Permenristekdikti No.5 Tahun 2019 Bertentangan Dengan UU Advokat

Oleh : Dr. Muhammad Taufiq, S.H., M.H.*)
Bahwa pada 22 Januari 2019 telah terbit Peraturan Menteri Riset, Teknologi, dan Pendidikan Tinggi (Permenristekdikti) No.5 Tahun 2019 tentang Program Profesi Advokat (PPA). Pada Intinya, Permenristekdikti ini mengatur tentang prosedur proses menjadi advokat diharuskan menjalani PPA yang diselenggarakan oleh organisasi advokat yang bekerja sama dengan Perguruan Tinggi (Fakultas Hukum) berakreditasi B.
Pasal 2 sampai dengan Pasal 5 Permenristekdikti tersebut, mengatur lamanya masa studi PPA paling cepat selama 2 semester (1 tahun) dan paling lama selama 6 semester (3 tahun) dengan bobot paling kurang 24 satuan kredit semester (sks), serta diwajibkan untuk mencapai Indeks Prestasi Kumulutaif (IPK) minimal 3,00. Setelah lulus, mendapat gelar profesi Advokat yang diberikan oleh Perguruan Tinggi yang bersangkutan berikut sertifikasi dari organisasi advokat.
Berdasarkan hal tersebut, kami selaku Organisasi DPC IKADIN Surakarta berpendapat bahwa prosedur ini dinilai melanggar proses pengangkatan advokat sebagaimana yang telah diatur di dalam Pasal 2 dan Pasal 3 UU No. 18 Tahun 2003 tentang Advokat yang sudah berjalan selama ini. UU Advokat mewajibkan Calon Advokat untuk menempuh Pendidikan Khusus Profesi Advokat (PKPA) dan Ujian Profesi Advokat (UPA) yang diselenggarakan oleh organisasi advokat, melaksanakan magang selama 2 tahun, serta pengambilan sumpah advokat di Pengadilan Tinggi setempat.
Bagi kami, Permenristekdikti 5/19 bertentangan dan melampaui kewenangan UU Advokat yang secara serta merta hendak mengubah tata cara rekrutmen Calon Advokat. Selain daripada itu Permenristekdikti tersebut juga bertentangan dengan Putusan MK No. 95/PUU-XIV/2016 yang menyebutkan jika penyelenggara PKPA adalah Organisasi Advokat dengan keharusan bekerja sama dengan perguruan tinggi yang berakreditasi minimal B. Namun, di dalam Pasal 2 ayat (2) Permenristekdikti 5/2019 penyelenggara PPA (bukan PKPA) adalah perguruan tinggi yang bekerja sama dengan organisasi advokat. Jadi, Permenristekdikti 5/2019 kami nilai telah secara sewenang-wenang hendak ‘melucuti’ kewenangan Organisasi Advokat untuk melaksanakan PKPA.
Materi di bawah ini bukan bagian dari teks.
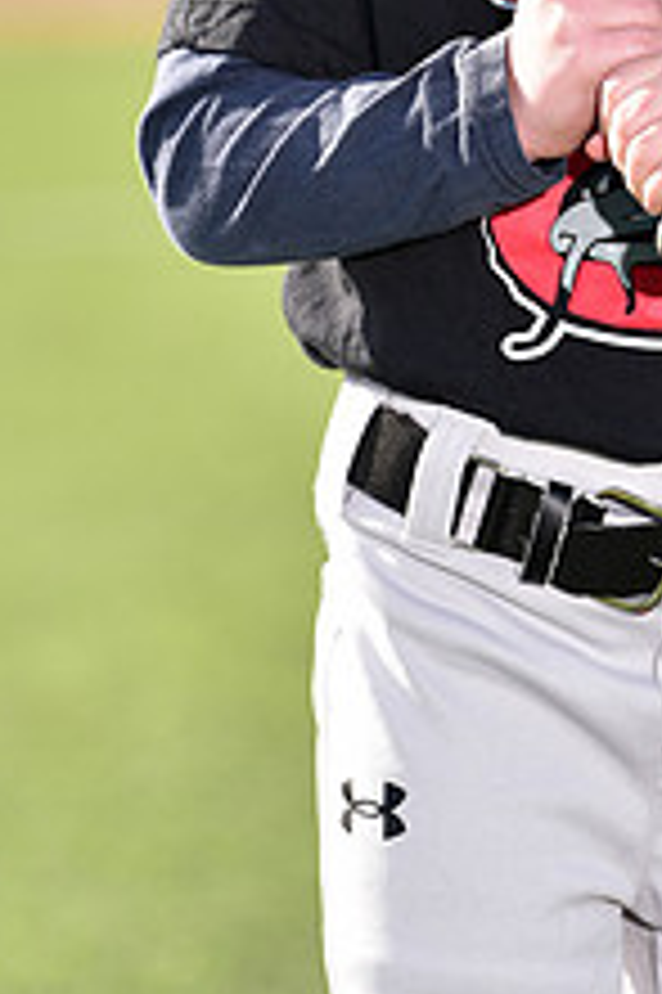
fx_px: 14503
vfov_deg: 3.9
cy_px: -220
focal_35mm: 525
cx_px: 705
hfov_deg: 2.6
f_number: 5
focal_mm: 200
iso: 80
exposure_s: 1/250
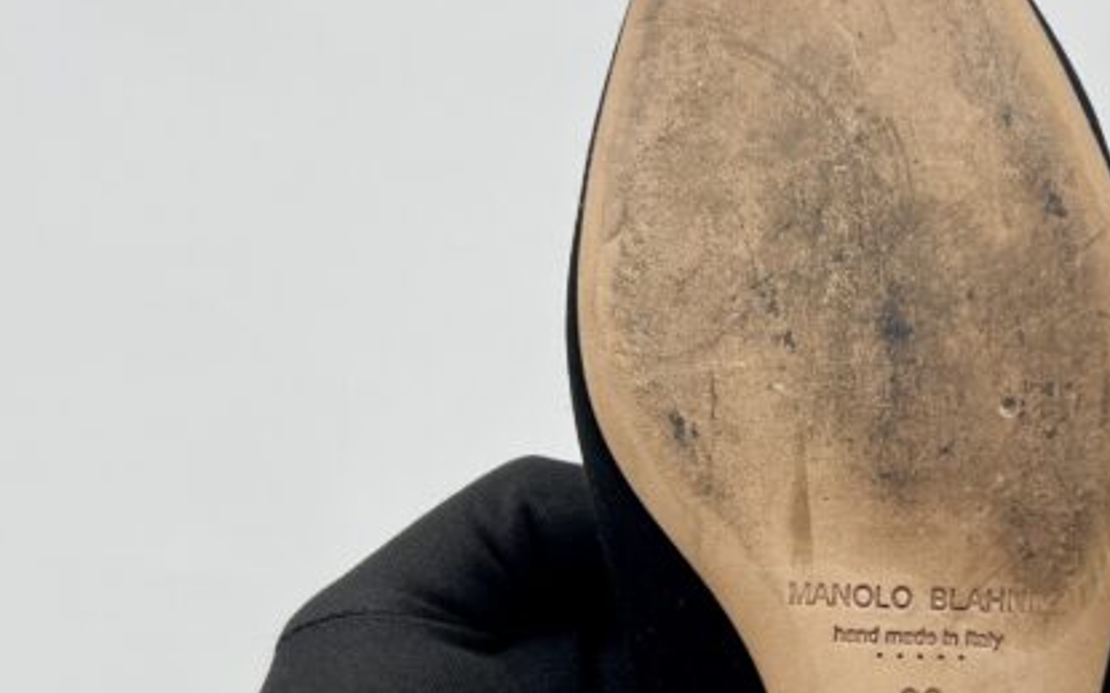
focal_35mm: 68
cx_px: 915
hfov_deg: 29.4
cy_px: 653
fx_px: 2056
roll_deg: -0.1
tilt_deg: -17.9
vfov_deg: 18.7
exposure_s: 1/120
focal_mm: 5.7
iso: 32
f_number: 1.5
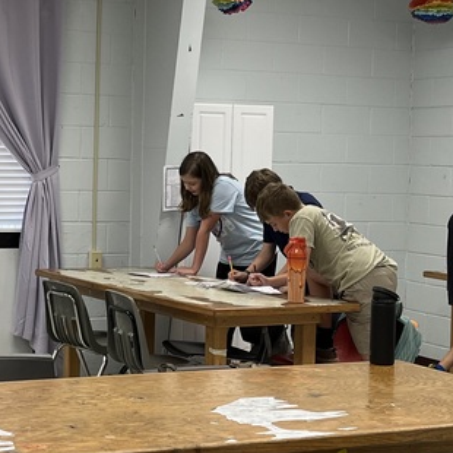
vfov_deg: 22.7
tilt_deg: -1.1
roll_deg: -0.9
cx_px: -15
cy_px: 187
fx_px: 1125
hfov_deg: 21.8
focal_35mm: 76
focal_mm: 5.1
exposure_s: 1/60
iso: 64
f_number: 1.6
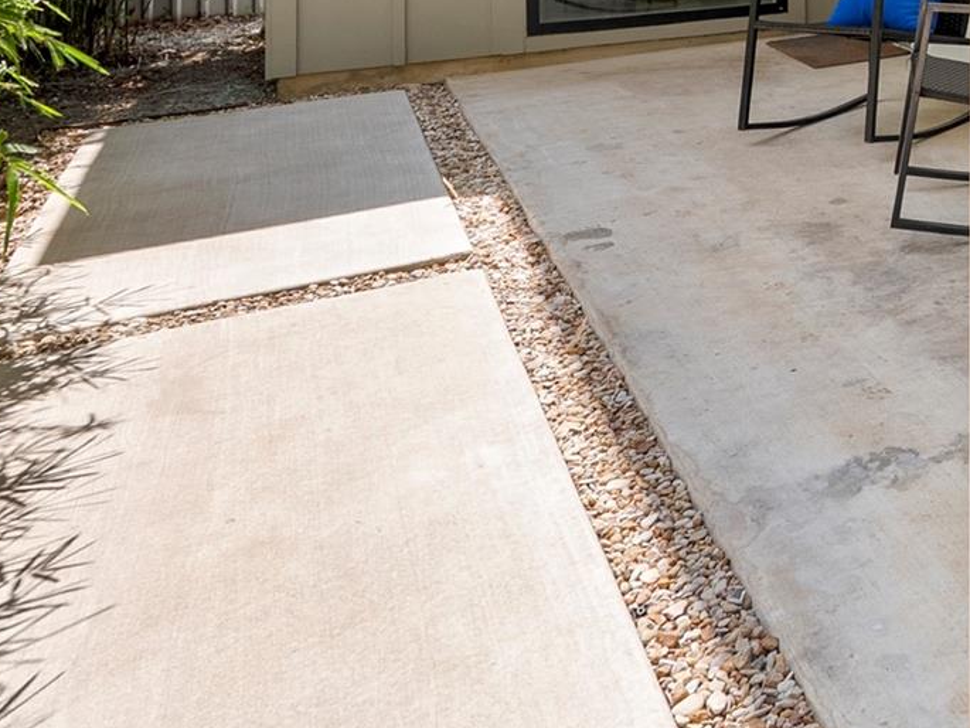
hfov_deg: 31.9
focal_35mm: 46
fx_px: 1289
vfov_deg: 28.2
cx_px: 1248
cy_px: -106
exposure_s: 1/50
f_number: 7.1
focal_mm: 16
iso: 400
Kami menilai, berlakunya Permenristekdikti ini akan berpotensi mempersulit akses keadilan bagi rakyat miskin yang membutuhkan bantuan hukum. Advokat yang didedikasikan jasanya untuk menangani perkara-perkara orang miskin (Probono) akan sulit untuk diakses dan dicari. Sebabnya, Permenristekdikti itu memperpanjang proses pengangkatan advokat dan berimbas kepada membengkaknya biaya untuk menjadi seorang advokat.
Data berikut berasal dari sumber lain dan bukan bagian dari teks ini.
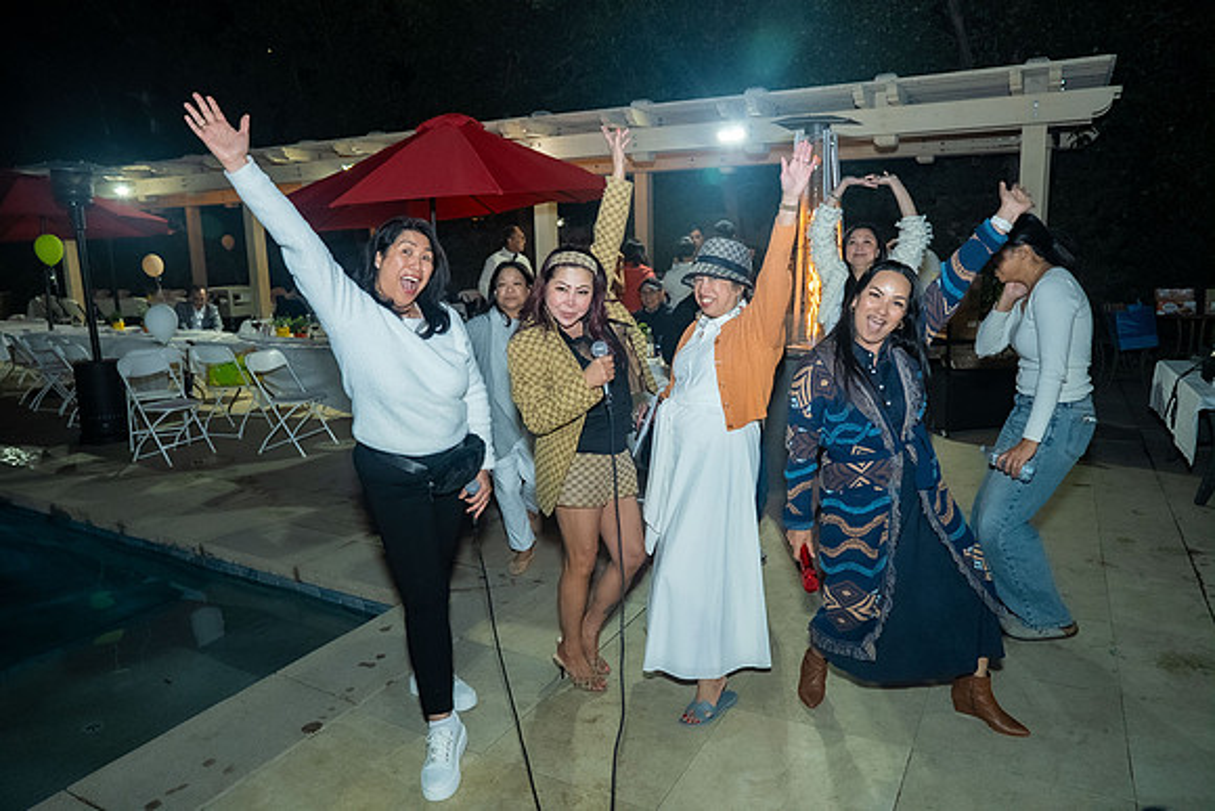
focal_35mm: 24
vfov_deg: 53.2
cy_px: 406
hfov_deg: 73.7
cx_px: 608
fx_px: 810
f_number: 3.2
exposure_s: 1/160
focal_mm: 24
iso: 1000
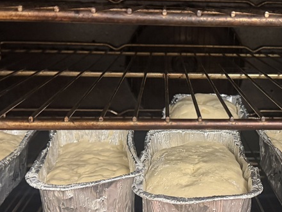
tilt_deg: -12.3
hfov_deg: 33.8
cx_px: 205
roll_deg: -0.4
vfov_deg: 26.1
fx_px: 456
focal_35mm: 56
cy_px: 114
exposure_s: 1/40
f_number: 1.78
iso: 1000
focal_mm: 6.76
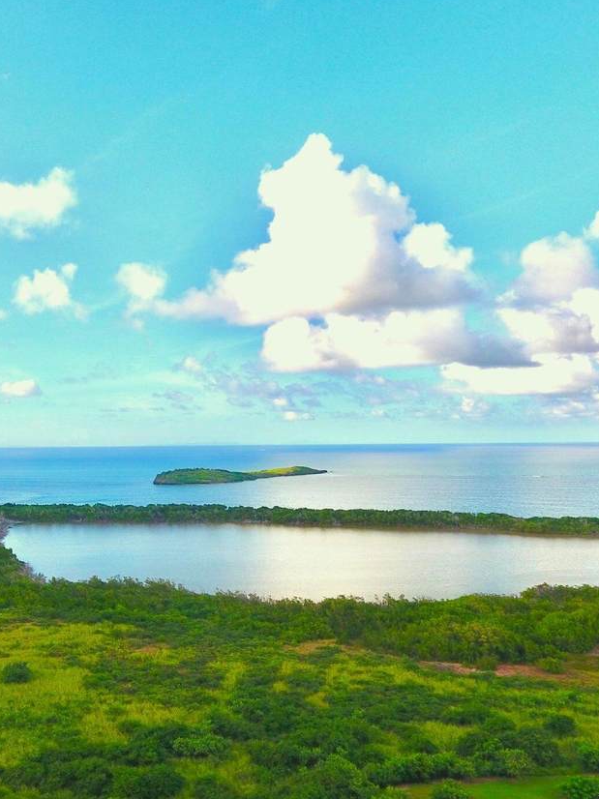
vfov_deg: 58.2
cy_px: 444
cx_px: 149
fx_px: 716
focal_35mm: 31
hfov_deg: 43.9
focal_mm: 3.61
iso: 100
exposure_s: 1/654
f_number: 2.8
Berdasarkan pendapat yang telah kami uraikan tersebut, yang paling terpenting adalah Permenristekdikti sebagai Peraturan Pelaksana tidak boleh melebihi atau bertentangan dengan kewenangan UU Advokat sebagai aturan yang lebih tinggi (UU yang mendasarinya). Jadi Permenristekdikti tidak diperbolehkan bertentangan dengan prinsip umum Hierarki Penyusunan Peraturan Perundang-undangan sebagaimana yang diatur di dalam Pasal 7 UU No. 12 Tahun 2011 tentang Pembentukan Peraturan Perundang-undangan. Namun kami sepakat apabila Permenristekdikti ini, dimaksudkan untuk meningkatkan mutu Advokat, di mana PKPA yang ada selama ini tidak boleh “asal-asalan” dan memadatkan perkuliahan.

*) Ketua DPC Ikadin Surakarta yang juga merupakan Dosen Pasca Sarjana Universitas Djuanda Bogor.